Mas, por incrível que pareça, continuamos mantendo laços sociais, como se nossa indignação pudesse, por alguma razão qualquer, ser flexibilizada, relativizada.  Como se fosse impossível admitir a dimensão brutal desses comportamentos e palavras, sendo preferível  abster-se de uma atitude mais efetiva. Algo que, talvez, esteja associado inconscientemente às memórias da hierarquização colonial, quando existiam dominados e dominadores, explorados e exploradores, e um sentimento de medo silenciava quem estava em desvantagem social.

Lamento, mas é essa nossa indignação mais ou menos que alimenta a perpetuação histórica do racismo e de quaisquer outras formas de discriminação e preconceito, mundo afora.

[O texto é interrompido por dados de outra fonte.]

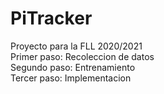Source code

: # PiTracker
Proyecto para la FLL 2020/2021  
Primer paso: Recoleccion de datos  
Segundo paso: Entrenamiento  
Tercer paso: Implementacion  
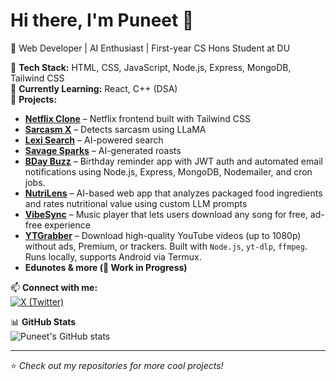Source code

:# Hi there, I'm Puneet 👋 

🚀 Web Developer | AI Enthusiast | First-year CS Hons Student at DU

🔹 **Tech Stack:** HTML, CSS, JavaScript, Node.js, Express, MongoDB, Tailwind CSS  
🔹 **Currently Learning:** React, C++ (DSA)  
🔹 **Projects:**  
  - **[Netflix Clone](https://netflix-clone-navy-kappa.vercel.app/)** – Netflix frontend built with Tailwind CSS  
  - **[Sarcasm X](https://sarcasm-x.vercel.app/)** – Detects sarcasm using LLaMA  
  - **[Lexi Search](https://66f1b41482cdde767cf1ec93--sunny-sundae-c9d4ca.netlify.app/)** – AI-powered search  
  - **[Savage Sparks](https://savage-sparks.vercel.app/)** – AI-generated roasts  
  - **[BDay Buzz](https://bday-buzz-kh86.vercel.app/index.html)** – Birthday reminder app with JWT auth and automated email notifications using Node.js, Express, MongoDB, Nodemailer, and cron jobs.  
  - **[NutriLens](https://codeforces-project.vercel.app/)** – AI-based web app that analyzes packaged food ingredients and rates nutritional value using custom LLM prompts  
  - **[VibeSync](https://vibe-sync-six.vercel.app/)** – Music player that lets users download any song for free, ad-free experience  
  - **[YTGrabber](https://github.com/PuneetKumar1790/YTGrabber)** – Download high-quality YouTube videos (up to 1080p) without ads, Premium, or trackers. Built with `Node.js`, `yt-dlp`, `ffmpeg`. Runs locally, supports Android via Termux.  
  - **Edunotes & more (🚧 Work in Progress)**

📫 **Connect with me:**  
[![X (Twitter)](https://img.shields.io/badge/X-%40puneetdev__-black?style=flat&logo=twitter)](https://twitter.com/puneetdev_)  

📊 **GitHub Stats**  
![Puneet's GitHub stats](https://github-readme-stats.vercel.app/api?username=PuneetKumar1790&show_icons=true&theme=dark)  

---
⭐️ *Check out my repositories for more cool projects!*
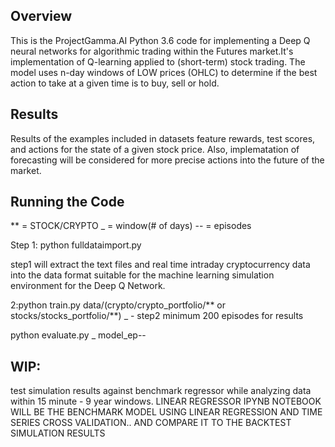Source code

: ## Overview

This is the ProjectGamma.AI Python 3.6 code for implementing a Deep Q neural networks for algorithmic trading within the Futures market.It's implementation of Q-learning applied to (short-term) stock trading. The model uses n-day windows of LOW prices (OHLC) to determine if the best action to take at a given time is to buy, sell or hold.


## Results

Results of the examples included in datasets feature rewards, test scores, and actions for the state of a given stock price. Also, implematation of forecasting  will be considered for more precise actions into the future of the market.


## Running the Code
** = STOCK/CRYPTO
_ = window(# of days)
-- = episodes

Step 1: python fulldataimport.py

step1 will extract the text files and real time intraday cryptocurrency data into the data format suitable for the machine learning simulation environment for the Deep Q Network.

2:python train.py data/(crypto/crypto_portfolio/** or stocks/stocks_portfolio/**) _ -
step2 minimum 200 episodes for results

python evaluate.py  _  model_ep--

## WIP:
test simulation results against benchmark regressor while analyzing data within 15 minute - 9 year windows. LINEAR REGRESSOR IPYNB NOTEBOOK WILL BE THE BENCHMARK MODEL USING LINEAR REGRESSION AND TIME SERIES CROSS VALIDATION.. AND COMPARE IT TO THE BACKTEST SIMULATION RESULTS 
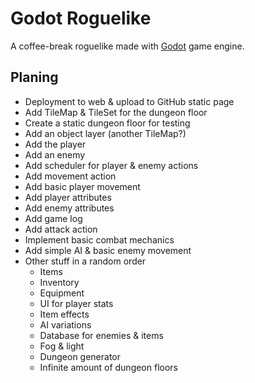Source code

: # Godot Roguelike

A coffee-break roguelike made with [Godot](https://godotengine.org/) game engine.

## Planing

- Deployment to web & upload to GitHub static page
- Add TileMap & TileSet for the dungeon floor
- Create a static dungeon floor for testing
- Add an object layer (another TileMap?)
- Add the player
- Add an enemy
- Add scheduler for player & enemy actions
- Add movement action
- Add basic player movement
- Add player attributes
- Add enemy attributes
- Add game log
- Add attack action
- Implement basic combat mechanics
- Add simple AI & basic enemy movement
- Other stuff in a random order
    - Items
    - Inventory
    - Equipment
    - UI for player stats
    - Item effects
    - AI variations
    - Database for enemies & items
    - Fog & light
    - Dungeon generator
    - Infinite amount of dungeon floors
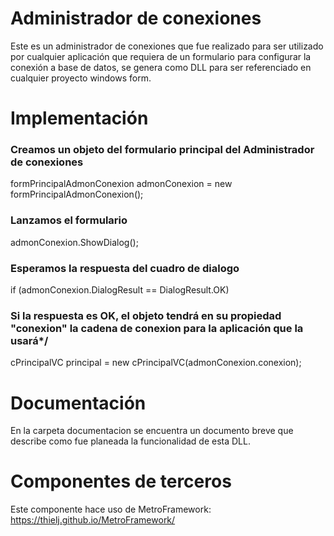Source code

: # Administrador de conexiones
Este es un administrador de conexiones que fue realizado para ser utilizado por cualquier aplicación que requiera de un formulario para configurar la conexión a base de datos, se genera como DLL para ser referenciado en cualquier proyecto windows form.

# Implementación

### Creamos un objeto del formulario principal del Administrador de conexiones
formPrincipalAdmonConexion admonConexion = new formPrincipalAdmonConexion();

### Lanzamos el formulario
admonConexion.ShowDialog();

### Esperamos la respuesta del cuadro de dialogo
if (admonConexion.DialogResult == DialogResult.OK)

### Si la respuesta es OK, el objeto tendrá en su propiedad "conexion" la cadena de conexion para la aplicación que la usará*/
  cPrincipalVC principal = new cPrincipalVC(admonConexion.conexion);

# Documentación
En la carpeta documentacion se encuentra un documento breve que describe como fue planeada la funcionalidad de esta DLL.

# Componentes de terceros
Este componente hace uso de MetroFramework: https://thielj.github.io/MetroFramework/
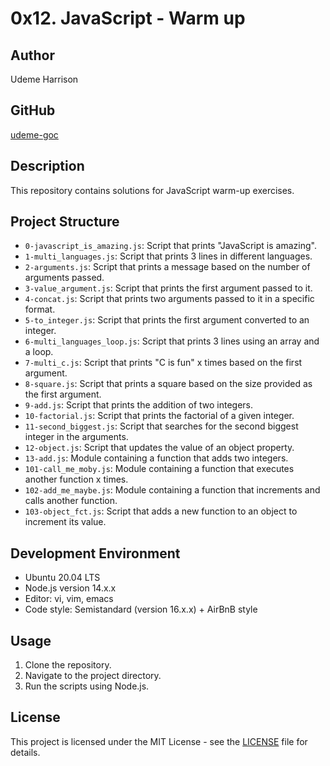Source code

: # 0x12. JavaScript - Warm up

## Author
Udeme Harrison

## GitHub
[udeme-goc](https://github.com/udeme-goc)

## Description
This repository contains solutions for JavaScript warm-up exercises.

## Project Structure
- `0-javascript_is_amazing.js`: Script that prints "JavaScript is amazing".
- `1-multi_languages.js`: Script that prints 3 lines in different languages.
- `2-arguments.js`: Script that prints a message based on the number of arguments passed.
- `3-value_argument.js`: Script that prints the first argument passed to it.
- `4-concat.js`: Script that prints two arguments passed to it in a specific format.
- `5-to_integer.js`: Script that prints the first argument converted to an integer.
- `6-multi_languages_loop.js`: Script that prints 3 lines using an array and a loop.
- `7-multi_c.js`: Script that prints "C is fun" x times based on the first argument.
- `8-square.js`: Script that prints a square based on the size provided as the first argument.
- `9-add.js`: Script that prints the addition of two integers.
- `10-factorial.js`: Script that prints the factorial of a given integer.
- `11-second_biggest.js`: Script that searches for the second biggest integer in the arguments.
- `12-object.js`: Script that updates the value of an object property.
- `13-add.js`: Module containing a function that adds two integers.
- `101-call_me_moby.js`: Module containing a function that executes another function x times.
- `102-add_me_maybe.js`: Module containing a function that increments and calls another function.
- `103-object_fct.js`: Script that adds a new function to an object to increment its value.

## Development Environment
- Ubuntu 20.04 LTS
- Node.js version 14.x.x
- Editor: vi, vim, emacs
- Code style: Semistandard (version 16.x.x) + AirBnB style

## Usage
1. Clone the repository.
2. Navigate to the project directory.
3. Run the scripts using Node.js.

## License
This project is licensed under the MIT License - see the [LICENSE](LICENSE) file for details.


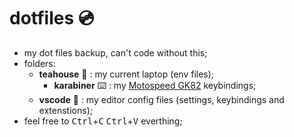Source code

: # dotfiles :cd:
- my dot files backup, can't code without this;
- folders:
  - **teahouse** :mount_fuji: : my current laptop (env files);
    - **karabiner** :keyboard: : my [Motospeed GK82](https://i.imgur.com/rSCsy5C.jpg) keybindings;
  - **vscode** :blue_book: : my editor config files (settings, keybindings and extenstions);
- feel free to <kbd>Ctrl</kbd>+<kbd>C</kbd>  <kbd>Ctrl</kbd>+<kbd>V</kbd> everthing;

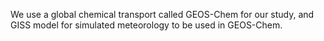 We use a global chemical transport called GEOS-Chem for our study, and GISS model for simulated meteorology to be used in GEOS-Chem.
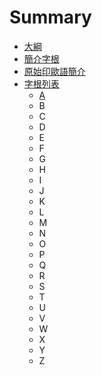 # Summary

* [大綱](README.md)
* [簡介字根](/brief.md)
* [原始印歐語簡介](/pie.md)
* [字根列表](zi-gen-lie-biao.md)
  * [A](zi-gen-lie-biao/a.md)
  * B
  * C
  * D
  * E
  * F
  * G
  * H
  * I
  * J
  * K
  * L
  * M
  * N
  * O
  * P
  * Q
  * R
  * S
  * T
  * U
  * V
  * W
  * X
  * Y
  * Z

Quando não nomeamos corretamente as injúrias, as ofensas, as violências cotidianas, que partem como flechas orientadas do topo da pirâmide social. Quando silenciamos diante de todo tipo de indignidade humana.

Nelson Mandela dizia que “Nascemos para manifestar a glória do Universo que está dentro de nós. Não está apenas em um de nós: está em todos nós. E conforme deixamos nossa própria luz brilhar, inconscientemente damos às outras pessoas permissão para fazer o mesmo. E conforme nos libertamos do nosso medo, nossa presença, automaticamente, libera os outros”. Portanto, se encolher, se invisibilizar, se calar, ... nada disso vai impedir que você seja quem é e/ou que as classes dominantes desconstruam seus retrógrados paradigmas.

Não nos esqueçamos de que a luta contra qualquer discriminação ou preconceito começa na afirmação legítima do ser humano, seja ele quem for, esteja ele onde estiver. Pois, segundo Angela Davis, “Numa sociedade racista, não basta não ser racista. É necessário ser antirracista”, ou seja, assumir uma postura social de ação contra o ódio, o preconceito, o racismo sistêmico e a opressão estrutural de grupos marginalizados racial e etnicamente. Afinal, de contas, “Se você fica neutro em situações de injustiça, você escolhe o lado do opressor” (Desmond Tutu).